The next column exp is the expected number of domains according to HMMER’s statistical model. It’s an average, calculated as a weighted marginal sum over all possible alignments. The column N, is the number of domains that HMMER’s domain postprocessing and annotation pipeline finally identifies, annotates, and aligns in the target sequence. This is the number of alignments that show up in the domain report later in the output file. The column Model contains name of HMM with which the sequence matches and the last column is the description which is optional.
The next section contains domain annotation for each model along with the alignment.
Domains are listed in the order they appear in the sequence, not in order of their significance. Here since there is a single domain. The ! or ? symbol indicates whether this domain does or does not satisfy both per-sequence and per-domain inclusion thresholds (E-value: 0.01). The bit score and bias values are same as described above for just one domain. The first E-value is the conditional E-value which a measure of the statistical significance of each domain. The second is the independent E-value which is a measure of the significance of the sequence in the whole database search.
The next four columns give the start and end of the reported local alignment with respect to both the query model (“hmm from” and “hmm to”) and the target sequence (“ali from” and “ali to”).
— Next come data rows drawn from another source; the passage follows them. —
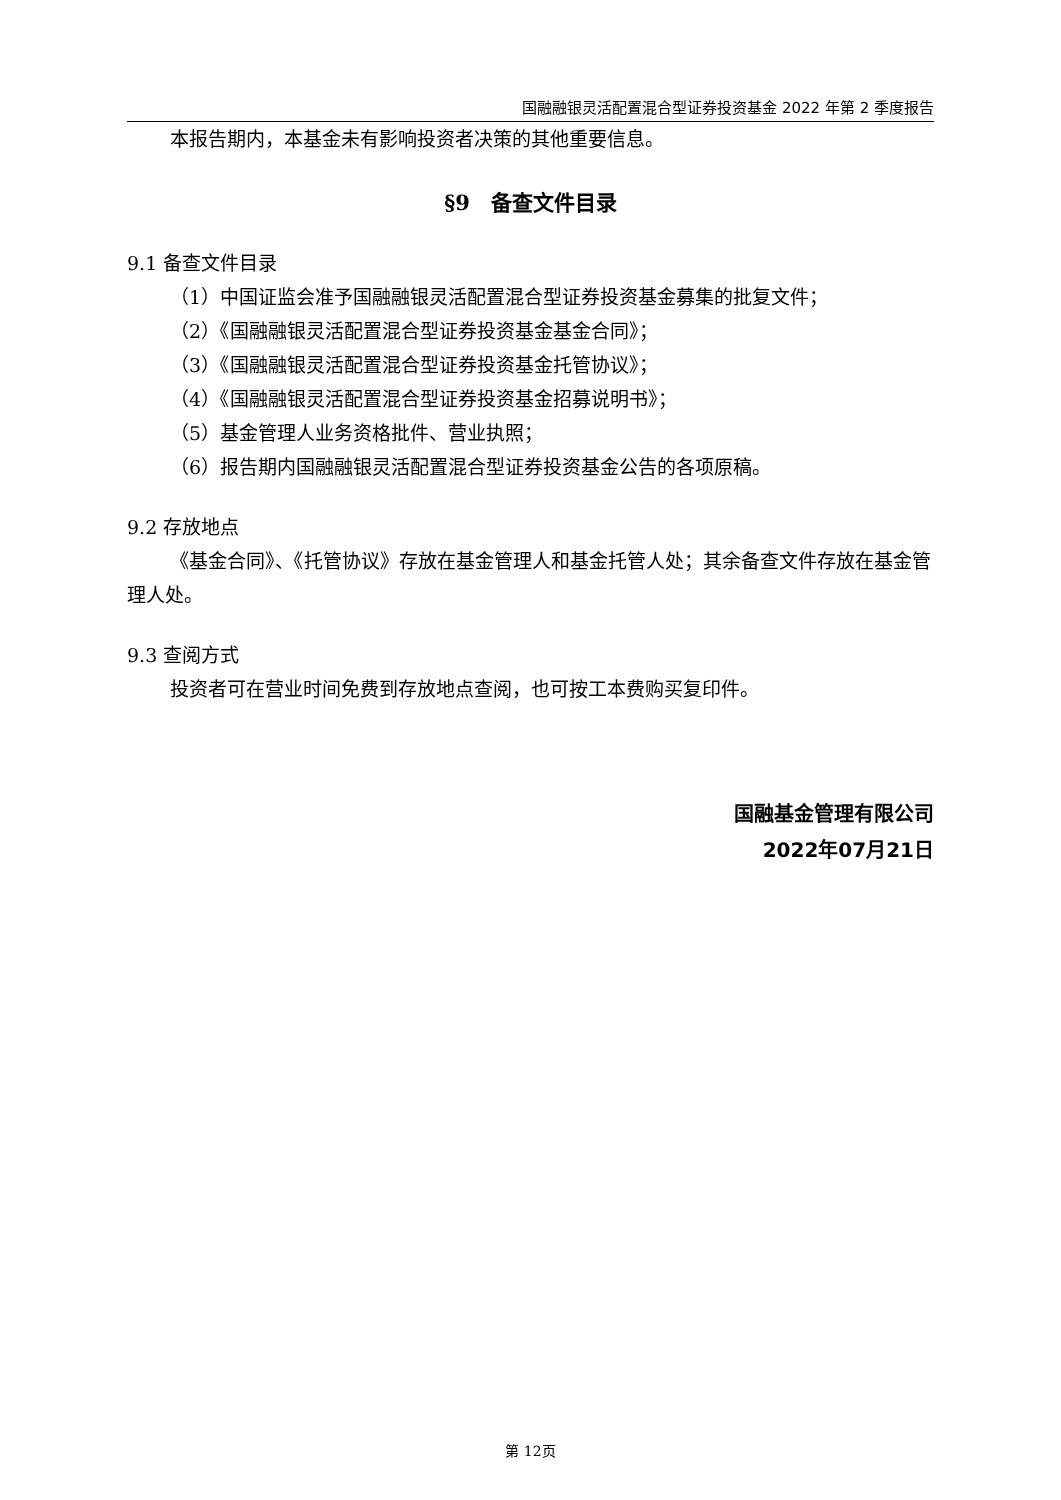国融融银灵活配置混合型证券投资基金 2022 年第 2 季度报告
本报告期内，本基金未有影响投资者决策的其他重要信息。
§9　备查文件目录
9.1 备查文件目录
（1）中国证监会准予国融融银灵活配置混合型证券投资基金募集的批复文件；
（2）《国融融银灵活配置混合型证券投资基金基金合同》；
（3）《国融融银灵活配置混合型证券投资基金托管协议》；
（4）《国融融银灵活配置混合型证券投资基金招募说明书》；
（5）基金管理人业务资格批件、营业执照；
（6）报告期内国融融银灵活配置混合型证券投资基金公告的各项原稿。
9.2 存放地点
《基金合同》、《托管协议》存放在基金管理人和基金托管人处；其余备查文件存放在基金管理人处。
9.3 查阅方式
投资者可在营业时间免费到存放地点查阅，也可按工本费购买复印件。
国融基金管理有限公司
2022年07月21日
第 12页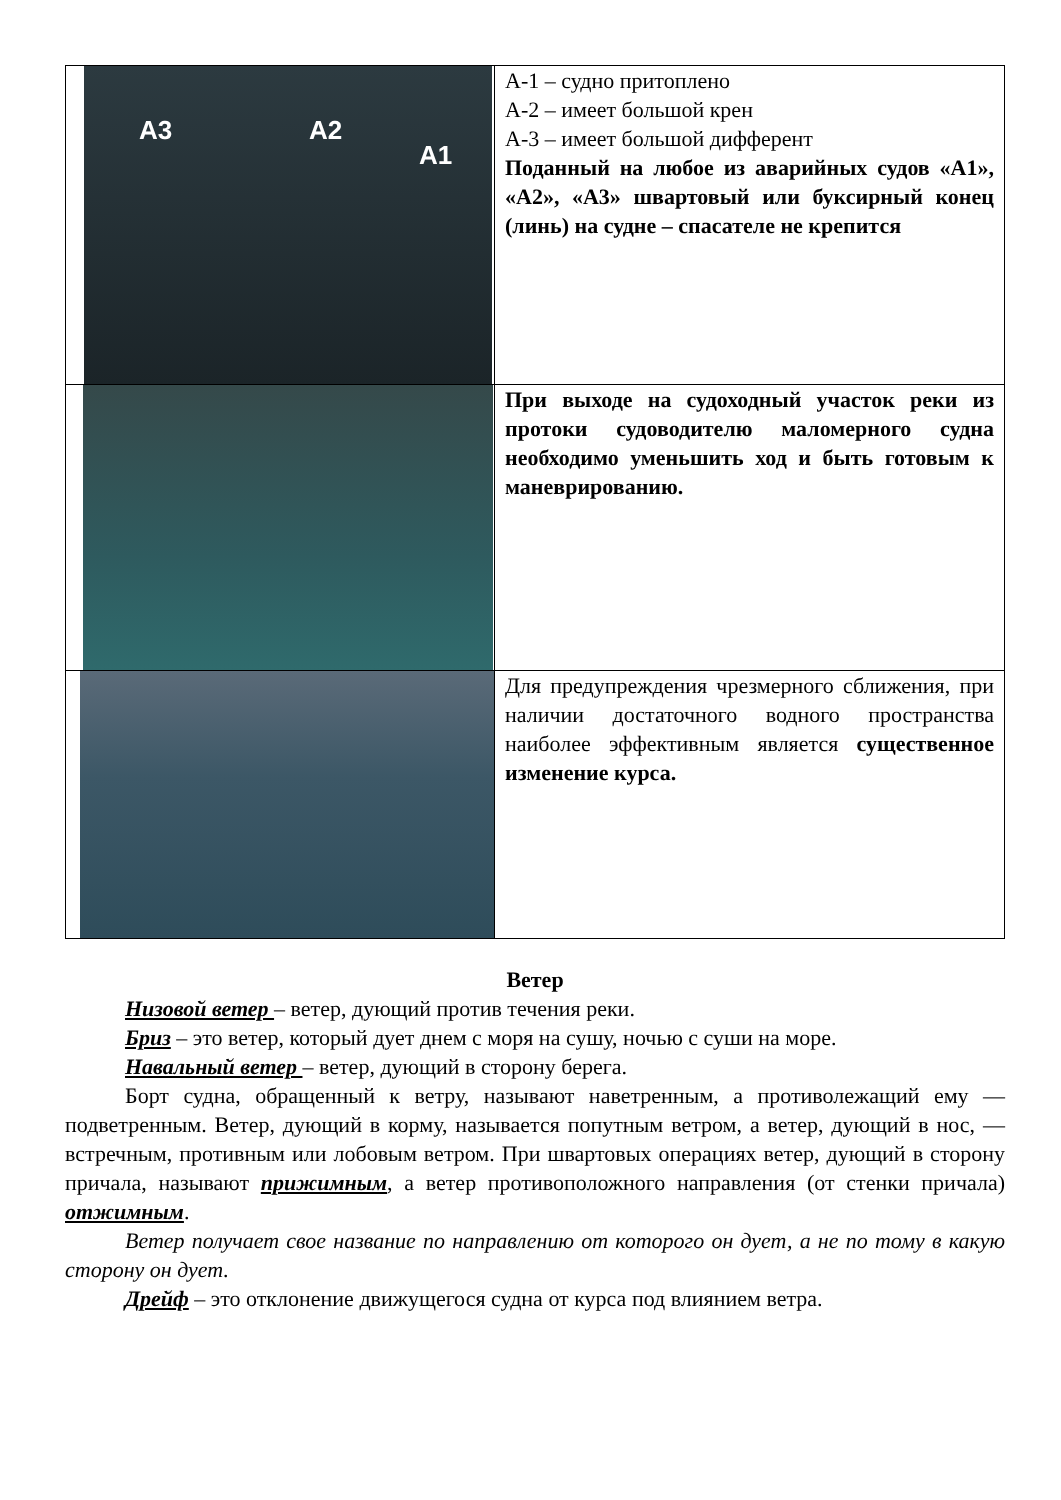| A3 A2 A1 | А-1 – судно притоплено А-2 – имеет большой крен А-3 – имеет большой дифферент Поданный на любое из аварийных судов «А1», «А2», «А3» швартовый или буксирный конец (линь) на судне – спасателе не крепится |
| | При выходе на судоходный участок реки из протоки судоводителю маломерного судна необходимо уменьшить ход и быть готовым к маневрированию. |
| | Для предупреждения чрезмерного сближения, при наличии достаточного водного пространства наиболее эффективным является существенное изменение курса. |
Ветер
Низовой ветер – ветер, дующий против течения реки.
Бриз – это ветер, который дует днем с моря на сушу, ночью с суши на море.
Навальный ветер – ветер, дующий в сторону берега.
Борт судна, обращенный к ветру, называют наветренным, а противолежащий ему — подветренным. Ветер, дующий в корму, называется попутным ветром, а ветер, дующий в нос, — встречным, противным или лобовым ветром. При швартовых операциях ветер, дующий в сторону причала, называют прижимным, а ветер противоположного направления (от стенки причала) отжимным.
Ветер получает свое название по направлению от которого он дует, а не по тому в какую сторону он дует.
Дрейф – это отклонение движущегося судна от курса под влиянием ветра.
The symbol .. means both ends of the alignment ended internally, and  means both ends of the alignment were full-length to the ends of the query or target, and [. and .] mean only the left or right end was full length. The next two columns (“env from” and “env to”) define the envelope of the domain’s location on the target sequence. The envelope is almost always a little wider than what HMMER chooses to show as a reasonably confident alignment.
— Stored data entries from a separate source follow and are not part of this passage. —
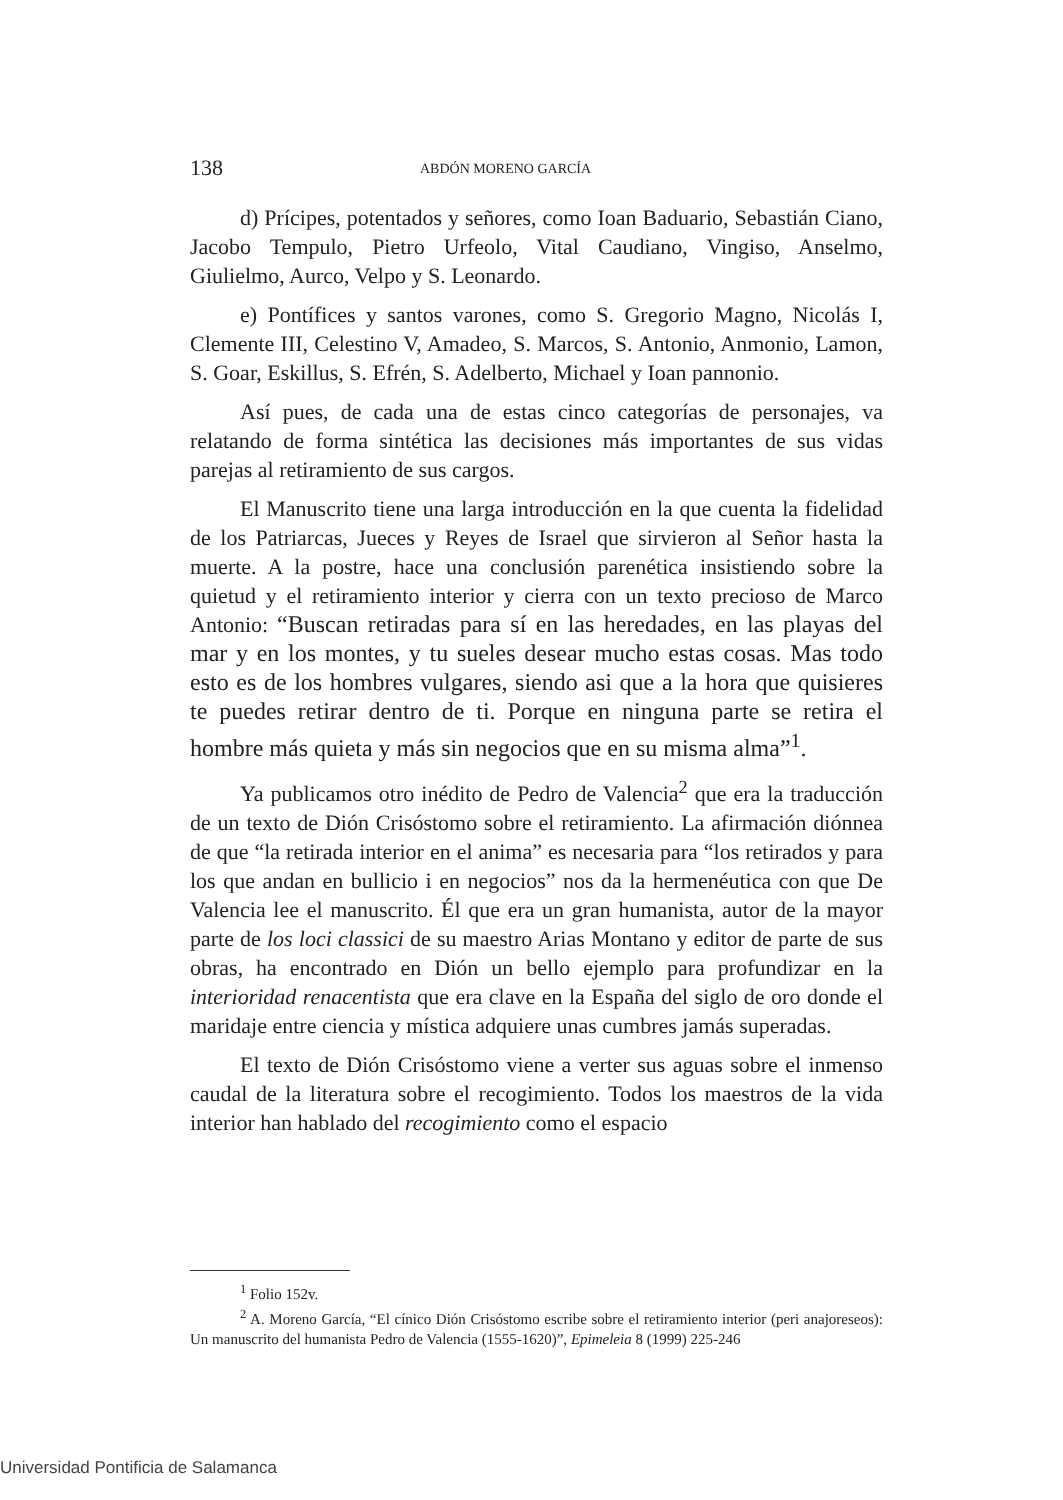138 ABDÓN MORENO GARCÍA
d) Prícipes, potentados y señores, como Ioan Baduario, Sebastián Ciano, Jacobo Tempulo, Pietro Urfeolo, Vital Caudiano, Vingiso, Anselmo, Giulielmo, Aurco, Velpo y S. Leonardo.
e) Pontífices y santos varones, como S. Gregorio Magno, Nicolás I, Clemente III, Celestino V, Amadeo, S. Marcos, S. Antonio, Anmonio, Lamon, S. Goar, Eskillus, S. Efrén, S. Adelberto, Michael y Ioan pannonio.
Así pues, de cada una de estas cinco categorías de personajes, va relatando de forma sintética las decisiones más importantes de sus vidas parejas al retiramiento de sus cargos.
El Manuscrito tiene una larga introducción en la que cuenta la fidelidad de los Patriarcas, Jueces y Reyes de Israel que sirvieron al Señor hasta la muerte. A la postre, hace una conclusión parenética insistiendo sobre la quietud y el retiramiento interior y cierra con un texto precioso de Marco Antonio: “Buscan retiradas para sí en las heredades, en las playas del mar y en los montes, y tu sueles desear mucho estas cosas. Mas todo esto es de los hombres vulgares, siendo asi que a la hora que quisieres te puedes retirar dentro de ti. Porque en ninguna parte se retira el hombre más quieta y más sin negocios que en su misma alma”<sup>1</sup>.
Ya publicamos otro inédito de Pedro de Valencia<sup>2</sup> que era la traducción de un texto de Dión Crisóstomo sobre el retiramiento. La afirmación diónnea de que “la retirada interior en el anima” es necesaria para “los retirados y para los que andan en bullicio i en negocios” nos da la hermenéutica con que De Valencia lee el manuscrito. Él que era un gran humanista, autor de la mayor parte de los loci classici de su maestro Arias Montano y editor de parte de sus obras, ha encontrado en Dión un bello ejemplo para profundizar en la interioridad renacentista que era clave en la España del siglo de oro donde el maridaje entre ciencia y mística adquiere unas cumbres jamás superadas.
El texto de Dión Crisóstomo viene a verter sus aguas sobre el inmenso caudal de la literatura sobre el recogimiento. Todos los maestros de la vida interior han hablado del recogimiento como el espacio
<sup>1</sup> Folio 152v.
<sup>2</sup> A. Moreno García, “El cínico Dión Crisóstomo escribe sobre el retiramiento interior (peri anajoreseos): Un manuscrito del humanista Pedro de Valencia (1555-1620)”, Epimeleia 8 (1999) 225-246
Universidad Pontificia de Salamanca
The last column ‘acc’ is the average posterior probability of the aligned target sequence residues; effectively, the expected accuracy per residue of the alignment.
Coming to the alignment, line starting with Cecropin_37-7 is the consensus of the HMM. Capital letters represent most conserved positions. Dots (.) in this line indicate insertions in the target sequence with respect to the model. The midline indicates matches between the query model and target sequence. A + indicates positive score, which can be interpreted as “conservative substitution”, with respect to what the model expects at that position.
The line starting with ANTIMICROBIAL_PEPTIDE is the target sequence. Dashes (-) in this line indicate deletions in the target sequence with respect to the model. The bottom line represents the posterior probability (essentially the expected accuracy) of each aligned residue. A 0 means 0-5%, 1 means 5-15%, and so on; 9 means 85-95%, and a * means 95-100% posterior probability. You can use these posterior probabilities to decide which parts of the alignment are well determined or not.
These domain table and per-domain alignment reports for each sequence then continue, for each sequence that was in the per-sequence top hits list.
Finally, at the bottom of the file, a summary is provided which gives information about the query sequence, the target database, the scoring algorithms used, the search space sizes and the speed of the search.
Note: The Help for HMM results has been taken from HMMER user guide. For detailed information please go through the user guide. (ftp://selab.janelia.org/pub/software/hmmer/CURRENT/Userguide.pdf).
Users can also find AMPs homologous to their input sequence using the ‘Blast to AMP Databases’ button.